There are some people questioning the deployment of this technology in various municipalities as they argue that it should only be granted through a cable franchise agreement. Does Project Lightspeed fit the definition of a “cable service” or is it something different that should not be viewed as a cable service? This is a huge question that is creating some friction across the country in some municipalities.
Marketing to the subscriber base
“IMS-based services allow for enhanced, customized and personalized services that offer compelling value to consumers. IMS is truly a transformational step in network development with the potential to reshape and radically improve the customer experience,” said David Heeren, vice president of sales for Lucent Technologies, in an AT&T press release in 2005. “We are excited to work with SBC to help bring product and service integration from conception to reality.”
According to a press release from AT&T this year, Kiley Ranch in Nevada is one of the first new-home developments that will benefit from AT&T’s Project Lightspeed:

This will be a multibillion-dollar deployment of fiber that will reach approximately 18 million households as part of the initial rollout. As a result, AT&T is making plans to deliver AT&T U-verse products and services to homeowners as they become available, including:
1. High-quality video experience (featuring more than 200 channels) and set-top boxes (each with an internal DVR).
2. Video-on-demand (VOD) library featuring hundreds of hours of a variety of programming.

*Objective 1*. Please rewrite the stretch from "There are some" through "in some municipalities." in the Project Lightspeed text, putting "cities" in place of "municipalities".
*Objective 2*. Extend the Project Lightspeed text, picking up after its final line.
You won't need the material after this text.

*Provided material*.
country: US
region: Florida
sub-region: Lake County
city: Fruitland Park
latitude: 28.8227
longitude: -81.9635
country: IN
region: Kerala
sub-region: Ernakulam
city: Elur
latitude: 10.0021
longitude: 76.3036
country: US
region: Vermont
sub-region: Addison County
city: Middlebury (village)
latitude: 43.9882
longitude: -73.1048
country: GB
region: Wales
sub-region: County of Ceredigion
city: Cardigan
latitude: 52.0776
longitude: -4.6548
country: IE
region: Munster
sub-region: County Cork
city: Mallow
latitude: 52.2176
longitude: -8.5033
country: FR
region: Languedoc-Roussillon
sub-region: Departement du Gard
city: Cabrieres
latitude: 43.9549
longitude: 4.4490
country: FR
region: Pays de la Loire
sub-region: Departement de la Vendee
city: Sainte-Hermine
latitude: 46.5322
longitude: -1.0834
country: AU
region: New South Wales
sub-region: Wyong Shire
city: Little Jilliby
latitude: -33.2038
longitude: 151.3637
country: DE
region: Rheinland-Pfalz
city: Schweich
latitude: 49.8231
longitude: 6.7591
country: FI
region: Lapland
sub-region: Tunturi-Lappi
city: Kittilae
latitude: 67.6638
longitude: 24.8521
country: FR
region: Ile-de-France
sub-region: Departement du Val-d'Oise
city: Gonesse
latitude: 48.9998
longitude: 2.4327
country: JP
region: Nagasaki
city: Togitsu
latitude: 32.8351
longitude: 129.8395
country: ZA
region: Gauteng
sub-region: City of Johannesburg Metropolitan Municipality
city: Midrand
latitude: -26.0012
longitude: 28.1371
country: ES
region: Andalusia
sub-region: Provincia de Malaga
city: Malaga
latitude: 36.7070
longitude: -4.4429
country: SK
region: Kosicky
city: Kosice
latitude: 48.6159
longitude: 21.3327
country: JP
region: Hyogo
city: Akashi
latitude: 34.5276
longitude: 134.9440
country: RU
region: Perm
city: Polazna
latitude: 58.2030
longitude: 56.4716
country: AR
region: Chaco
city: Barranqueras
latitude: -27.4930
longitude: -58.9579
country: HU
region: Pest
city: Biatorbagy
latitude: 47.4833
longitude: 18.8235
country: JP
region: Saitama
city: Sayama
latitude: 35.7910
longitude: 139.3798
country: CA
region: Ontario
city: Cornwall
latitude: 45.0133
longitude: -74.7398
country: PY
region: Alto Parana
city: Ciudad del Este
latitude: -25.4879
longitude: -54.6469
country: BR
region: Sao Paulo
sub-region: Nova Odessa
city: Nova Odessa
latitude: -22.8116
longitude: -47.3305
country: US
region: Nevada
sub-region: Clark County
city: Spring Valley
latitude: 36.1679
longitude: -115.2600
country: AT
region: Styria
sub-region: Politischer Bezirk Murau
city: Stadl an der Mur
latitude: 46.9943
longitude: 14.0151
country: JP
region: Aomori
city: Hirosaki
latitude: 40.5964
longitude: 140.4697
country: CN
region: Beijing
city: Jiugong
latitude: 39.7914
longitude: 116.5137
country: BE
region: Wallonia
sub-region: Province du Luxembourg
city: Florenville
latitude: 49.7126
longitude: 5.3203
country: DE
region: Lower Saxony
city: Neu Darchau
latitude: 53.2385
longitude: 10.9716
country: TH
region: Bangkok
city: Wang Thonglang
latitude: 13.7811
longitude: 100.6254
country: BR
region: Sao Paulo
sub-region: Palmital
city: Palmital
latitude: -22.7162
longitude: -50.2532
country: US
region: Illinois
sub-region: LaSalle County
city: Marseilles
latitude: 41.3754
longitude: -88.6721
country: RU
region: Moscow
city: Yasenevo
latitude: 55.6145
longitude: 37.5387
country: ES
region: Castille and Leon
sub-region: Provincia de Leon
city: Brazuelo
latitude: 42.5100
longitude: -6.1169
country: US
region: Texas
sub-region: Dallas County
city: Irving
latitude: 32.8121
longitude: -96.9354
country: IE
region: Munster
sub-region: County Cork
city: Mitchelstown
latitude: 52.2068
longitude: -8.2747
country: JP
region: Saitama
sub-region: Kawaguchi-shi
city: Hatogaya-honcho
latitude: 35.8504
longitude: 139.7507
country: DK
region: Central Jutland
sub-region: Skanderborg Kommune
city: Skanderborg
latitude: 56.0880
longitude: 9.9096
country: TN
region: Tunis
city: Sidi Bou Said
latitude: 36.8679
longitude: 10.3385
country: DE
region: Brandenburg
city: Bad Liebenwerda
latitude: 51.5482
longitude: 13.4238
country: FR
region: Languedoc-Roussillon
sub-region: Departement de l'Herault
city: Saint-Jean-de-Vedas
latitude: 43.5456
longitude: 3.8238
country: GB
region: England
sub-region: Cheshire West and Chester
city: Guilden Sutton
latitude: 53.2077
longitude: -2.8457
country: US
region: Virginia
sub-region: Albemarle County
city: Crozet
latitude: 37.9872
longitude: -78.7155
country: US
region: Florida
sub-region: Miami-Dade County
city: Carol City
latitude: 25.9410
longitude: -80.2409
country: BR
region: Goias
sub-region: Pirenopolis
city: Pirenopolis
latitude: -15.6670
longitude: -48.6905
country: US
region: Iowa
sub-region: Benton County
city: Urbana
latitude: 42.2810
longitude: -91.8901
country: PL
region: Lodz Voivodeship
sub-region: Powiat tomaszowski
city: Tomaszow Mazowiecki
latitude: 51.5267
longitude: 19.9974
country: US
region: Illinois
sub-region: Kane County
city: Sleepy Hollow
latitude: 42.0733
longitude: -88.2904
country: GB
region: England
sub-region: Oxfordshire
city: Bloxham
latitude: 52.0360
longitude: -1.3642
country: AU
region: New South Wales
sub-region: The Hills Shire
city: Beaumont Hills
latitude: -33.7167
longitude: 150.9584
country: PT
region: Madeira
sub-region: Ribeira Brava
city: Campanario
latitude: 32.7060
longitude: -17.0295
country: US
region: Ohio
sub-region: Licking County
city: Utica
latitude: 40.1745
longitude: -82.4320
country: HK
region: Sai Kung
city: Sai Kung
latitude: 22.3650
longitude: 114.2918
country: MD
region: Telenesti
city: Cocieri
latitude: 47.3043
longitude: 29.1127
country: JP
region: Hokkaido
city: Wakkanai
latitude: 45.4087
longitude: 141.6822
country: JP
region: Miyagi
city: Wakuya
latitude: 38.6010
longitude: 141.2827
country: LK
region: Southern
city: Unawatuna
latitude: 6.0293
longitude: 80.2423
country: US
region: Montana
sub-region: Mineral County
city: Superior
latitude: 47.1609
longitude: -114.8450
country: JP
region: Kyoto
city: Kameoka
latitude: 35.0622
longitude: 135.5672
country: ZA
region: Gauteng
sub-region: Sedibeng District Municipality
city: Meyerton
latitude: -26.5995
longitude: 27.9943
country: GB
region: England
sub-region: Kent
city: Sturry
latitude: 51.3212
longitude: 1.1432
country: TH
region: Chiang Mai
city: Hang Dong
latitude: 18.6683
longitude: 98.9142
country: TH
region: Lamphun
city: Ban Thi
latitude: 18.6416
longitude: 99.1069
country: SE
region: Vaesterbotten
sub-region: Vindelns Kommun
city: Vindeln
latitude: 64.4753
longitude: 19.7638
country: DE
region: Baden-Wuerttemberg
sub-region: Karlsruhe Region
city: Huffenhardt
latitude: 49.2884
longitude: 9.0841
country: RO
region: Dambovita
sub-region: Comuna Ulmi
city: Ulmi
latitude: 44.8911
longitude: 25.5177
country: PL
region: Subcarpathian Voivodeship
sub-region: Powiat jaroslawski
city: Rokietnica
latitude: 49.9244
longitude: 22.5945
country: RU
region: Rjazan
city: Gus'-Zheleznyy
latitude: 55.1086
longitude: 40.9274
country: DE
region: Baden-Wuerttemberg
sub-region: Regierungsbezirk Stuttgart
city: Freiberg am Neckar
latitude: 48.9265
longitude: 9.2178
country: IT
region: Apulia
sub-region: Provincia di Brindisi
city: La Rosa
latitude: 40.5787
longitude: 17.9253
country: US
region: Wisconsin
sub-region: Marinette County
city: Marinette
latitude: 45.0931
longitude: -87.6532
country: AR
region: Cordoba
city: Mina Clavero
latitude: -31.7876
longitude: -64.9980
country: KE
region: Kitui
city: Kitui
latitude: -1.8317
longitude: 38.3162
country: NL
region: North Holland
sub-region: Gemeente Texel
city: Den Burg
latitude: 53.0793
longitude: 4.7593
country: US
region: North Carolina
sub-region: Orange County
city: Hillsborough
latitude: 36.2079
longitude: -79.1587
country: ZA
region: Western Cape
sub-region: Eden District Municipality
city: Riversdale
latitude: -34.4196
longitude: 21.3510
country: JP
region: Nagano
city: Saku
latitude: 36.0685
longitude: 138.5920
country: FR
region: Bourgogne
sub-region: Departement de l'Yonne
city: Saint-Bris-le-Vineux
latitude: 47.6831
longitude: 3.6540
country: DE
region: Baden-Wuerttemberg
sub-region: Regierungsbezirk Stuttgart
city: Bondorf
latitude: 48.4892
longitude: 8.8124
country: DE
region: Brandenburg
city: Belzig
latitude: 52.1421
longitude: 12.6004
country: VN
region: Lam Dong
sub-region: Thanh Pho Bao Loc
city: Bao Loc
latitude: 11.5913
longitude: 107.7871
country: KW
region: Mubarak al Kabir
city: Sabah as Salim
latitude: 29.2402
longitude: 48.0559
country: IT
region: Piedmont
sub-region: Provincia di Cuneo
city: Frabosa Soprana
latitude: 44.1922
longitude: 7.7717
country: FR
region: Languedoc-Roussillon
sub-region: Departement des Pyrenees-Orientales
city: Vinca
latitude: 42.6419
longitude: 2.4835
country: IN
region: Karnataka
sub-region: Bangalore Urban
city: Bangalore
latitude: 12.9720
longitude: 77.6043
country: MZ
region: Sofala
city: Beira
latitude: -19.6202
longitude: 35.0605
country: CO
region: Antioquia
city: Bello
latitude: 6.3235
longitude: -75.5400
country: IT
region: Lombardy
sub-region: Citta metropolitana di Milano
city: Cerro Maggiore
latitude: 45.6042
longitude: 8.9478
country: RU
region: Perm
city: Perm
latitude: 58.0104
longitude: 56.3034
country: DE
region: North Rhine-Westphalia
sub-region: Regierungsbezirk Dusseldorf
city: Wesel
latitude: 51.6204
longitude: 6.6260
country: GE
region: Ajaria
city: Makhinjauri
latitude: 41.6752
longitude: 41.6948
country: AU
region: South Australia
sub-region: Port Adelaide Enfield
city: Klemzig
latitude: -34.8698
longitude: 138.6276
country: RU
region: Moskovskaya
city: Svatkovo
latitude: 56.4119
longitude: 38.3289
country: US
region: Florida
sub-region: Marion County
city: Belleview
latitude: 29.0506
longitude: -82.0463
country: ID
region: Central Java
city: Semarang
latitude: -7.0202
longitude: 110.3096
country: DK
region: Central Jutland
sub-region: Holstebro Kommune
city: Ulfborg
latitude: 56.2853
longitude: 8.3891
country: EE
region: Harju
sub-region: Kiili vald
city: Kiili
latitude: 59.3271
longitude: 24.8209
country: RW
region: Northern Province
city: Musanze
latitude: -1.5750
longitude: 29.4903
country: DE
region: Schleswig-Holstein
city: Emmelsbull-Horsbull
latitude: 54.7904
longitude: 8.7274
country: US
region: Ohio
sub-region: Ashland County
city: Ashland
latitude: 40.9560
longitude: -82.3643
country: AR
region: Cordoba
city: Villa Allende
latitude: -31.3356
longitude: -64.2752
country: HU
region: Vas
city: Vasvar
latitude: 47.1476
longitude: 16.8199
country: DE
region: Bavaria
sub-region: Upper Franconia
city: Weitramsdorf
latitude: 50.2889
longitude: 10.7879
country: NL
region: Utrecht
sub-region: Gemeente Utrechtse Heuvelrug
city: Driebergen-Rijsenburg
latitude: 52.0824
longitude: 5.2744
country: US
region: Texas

*Task response 1*.
There are some people questioning the deployment of this technology in various cities as they argue that it should only be granted through a cable franchise agreement. Does Project Lightspeed fit the definition of a “cable service” or is it something different that should not be viewed as a cable service? This is a huge question that is creating some friction across the country in some cities.

*Task response 2*.
3. Picture-in-picture technology that allows subscribers to channel surf without leaving the program they’re watching.
4. Fast channel changing to eliminate the delay experienced with other digital broadcast services whether you are surfing channels or recalling the last channel viewed.
In addition, the network will deliver [a service to offer] subscribers a leading combination of broadband access, services and content that provides a unique high-speed Internet access experience.
AT&T’s initial offering will include three tiers of high-speed Internet access:
1. Elite: up to 6.0 Mbps downstream and up to 1 Mbps upstream
2. Pro: up to 3.0 Mbps downstream and up to 1 Mbps upstream
3. Express: up to 1.5 Mbps downstream and up to 1 Mbps upstream

After all the fuss, is 6 Mbps enough bandwidth? What is the maximum speed supported by these new boxes? With HDTV and other applications on the close horizon, how soon will you be able to increase speeds to 1 Gbps? California has a broadband initiative of 1 Gbps or bust by 2010.
I would think 100 Mbps would be a minimum roll-out service with 1 Gbps being the “elite” service option (rather than 6 Mbps). Maybe I’m the only one who thinks in a quantum leap, but if you are going to go through all this redeployment and installation of new building blocks, AT&T should be setting its sights higher on real broadband and long-term capabilities. Providing another flavor of DSL is shortsighted.
Cable franchise agreements
If this is truly a giant step forward for the average consumer, why did Geneva, Ill. (who wanted fiber in an earlier referendum) say no? This was found in a recent suburban Chicago news article:

AT&T officials have said because their project is Internet-based that the company is not required to have a franchise agreement.
“They’re wrong,” said Peter Collins, Geneva’s information technology manager. “They have a competitive video service.”
It is the city’s contention that AT&T must have a franchise agreement just like cable television provider Comcast, Collins said. The issue is not the fee itself. AT&T has agreed to pay the 5 percent that is in the current Comcast franchise agreement. It is service, he said.
“They won’t agree to serve the whole town,” Collins said. “Under the cable franchise, we require Comcast to serve the entire city. That’s just not fair.”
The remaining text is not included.